There are ten listed: astronomy, biology, chemistry, climatology, geography, geology, hydrology, meteorology, physics and paleoceanography. I think it depends on what aspect of oceanography you want to study. At least one class in each one of these disciplines will tell you that.

ARE_you_kidding_me's avatar

@Espiritus_Corvus The list is really bigger than that. Oceanography is the little cousin of Climatology. Climatology is not a distilled or “pure” science either. Like oceanography it’s a conglomerate of almost all other sciences. It also was not really a thing until the climate debate/crisis whatever you call it fiasco started. There was no course of study for it until very recently. They’re like macroscopic meteorologists without reliable, refined tools to practice their trade. I would love to be one though because it combines everything I love about science: geology, meteorology, computer science, biology, data acquisition, sensors, paleontology, astronomy, models, data, math, data ,statistics, data…. Just keep the politics out of it. Facts need to rule the day.

Espiritus_Corvus's avatar

I took my first course in Oceanography from a doctor of Oceanography in 1973. He got his PhD in 1951 at the Scripps Institute of Oceanography, UC San Diego which has been around since 1903. It is hardly a product of the climate debate. It has always been a “big thing” to the fishing and sponge industry, oceanic petroleum exploration, municipalities trying to deal with erosion, disastrous storm research (especially after Galveston, 1900), tourism, wave action, tsunamis, climatology and weather in reference to ocean influence and ecology… But I agree that politics should stay out of science, as you stated above. I don’t agree that you know much about it, though.
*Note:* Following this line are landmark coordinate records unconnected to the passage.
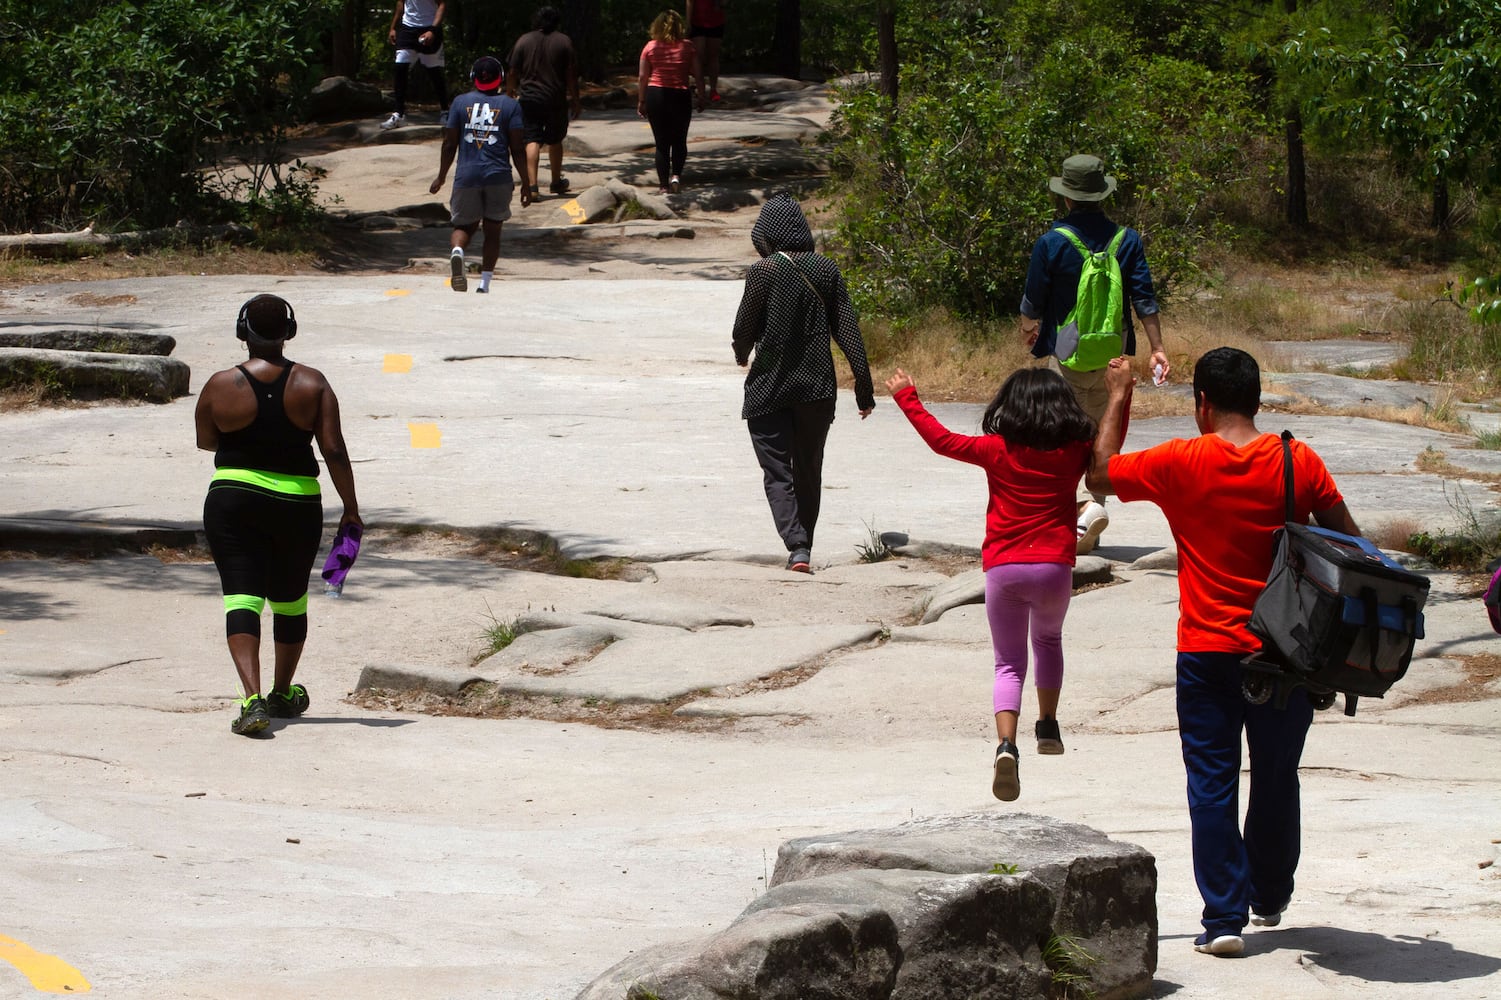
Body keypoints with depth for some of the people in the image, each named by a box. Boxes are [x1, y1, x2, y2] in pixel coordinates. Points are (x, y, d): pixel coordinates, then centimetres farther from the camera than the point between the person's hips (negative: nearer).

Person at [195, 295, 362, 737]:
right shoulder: (311, 384, -5)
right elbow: (334, 450, -8)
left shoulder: (220, 386, -6)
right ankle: (283, 694, 35)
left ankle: (252, 699, -23)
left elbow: (205, 441, 8)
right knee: (290, 598, 19)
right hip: (297, 504, 2)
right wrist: (350, 507, 0)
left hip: (233, 501, -2)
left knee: (241, 596, -5)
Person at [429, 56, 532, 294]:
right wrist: (525, 183, 5)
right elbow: (518, 148, -2)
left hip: (467, 176, 1)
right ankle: (485, 283, 6)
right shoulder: (510, 106, 1)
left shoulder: (461, 103, 5)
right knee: (492, 230, 11)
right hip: (498, 176, -1)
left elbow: (449, 144, 5)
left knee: (464, 225, 12)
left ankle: (456, 251, -22)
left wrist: (441, 177, 16)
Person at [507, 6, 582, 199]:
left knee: (532, 141, -3)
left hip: (529, 98, 0)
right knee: (555, 141, 17)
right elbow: (571, 75, -2)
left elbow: (514, 72, 4)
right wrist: (575, 101, 5)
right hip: (556, 100, 0)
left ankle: (532, 185, -18)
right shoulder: (564, 41, -1)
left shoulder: (523, 41, 1)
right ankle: (556, 182, 31)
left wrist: (510, 92, 21)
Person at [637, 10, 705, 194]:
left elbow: (643, 77, 0)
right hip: (681, 96, 0)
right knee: (679, 141, 16)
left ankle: (664, 184, 7)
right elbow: (698, 74, -1)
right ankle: (676, 175, -4)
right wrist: (701, 97, 9)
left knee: (662, 143, 8)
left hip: (655, 95, 0)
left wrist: (641, 101, 7)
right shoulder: (687, 47, -2)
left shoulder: (650, 47, -2)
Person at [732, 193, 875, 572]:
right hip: (817, 387, 4)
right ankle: (804, 548, 21)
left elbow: (744, 330, -7)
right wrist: (864, 385, 2)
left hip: (769, 388, -4)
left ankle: (797, 547, -18)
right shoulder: (826, 270, 0)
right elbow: (848, 330, 0)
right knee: (809, 473, 16)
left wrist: (741, 354, 16)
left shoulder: (763, 272, -12)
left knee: (777, 473, 0)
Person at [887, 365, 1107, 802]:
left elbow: (941, 439, 5)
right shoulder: (1074, 453, 2)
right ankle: (1048, 727, 30)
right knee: (1048, 640, 31)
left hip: (1003, 569, -1)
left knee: (1009, 663, 3)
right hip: (1054, 568, 1)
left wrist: (907, 397, 15)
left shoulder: (997, 451, -2)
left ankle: (1006, 743, -20)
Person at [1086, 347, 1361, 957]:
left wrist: (1118, 397, 17)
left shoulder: (1181, 463, -9)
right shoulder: (1299, 462, -6)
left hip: (1208, 654, -2)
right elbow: (1350, 544, -2)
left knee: (1213, 782, 4)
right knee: (1276, 779, 18)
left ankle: (1224, 916, -3)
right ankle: (1270, 897, 33)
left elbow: (1100, 472, 6)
ARE_you_kidding_me's avatar

Oceanography never was really part of that debate. I know it has been around. CLIMATOLOGY as a course of study is. Sorry, I did not make that clear.I never said I did know much about it, just that I would love to know more and work in the area since it is a convergence of many disciplines

LuckyGuy's avatar

A friend of mine is working on a project that provides a live map of wind speed and direction across the oceans – without having to drop thousands/millions of speed buoys all over the planet.
They use the microwaves that are constantly beamed from satellite TV and Radio satellites and note how they are reflected from the water surface – more wind means more disturbance. If the air were still the water would be smooth. As the wind speed increases the water starts to make waves and breakers. My friend is doing the mathematics that allows the water surface to be determined with a resolution better than 1 mm! From a satellite! The theory is that we would understand weather better if we knew wind speed across the planet more precisely.
No special satellites are needed for this work – just better mathematics, data processing, and computing power.
And it works!!!

@Espiritus_Corvus You would love this!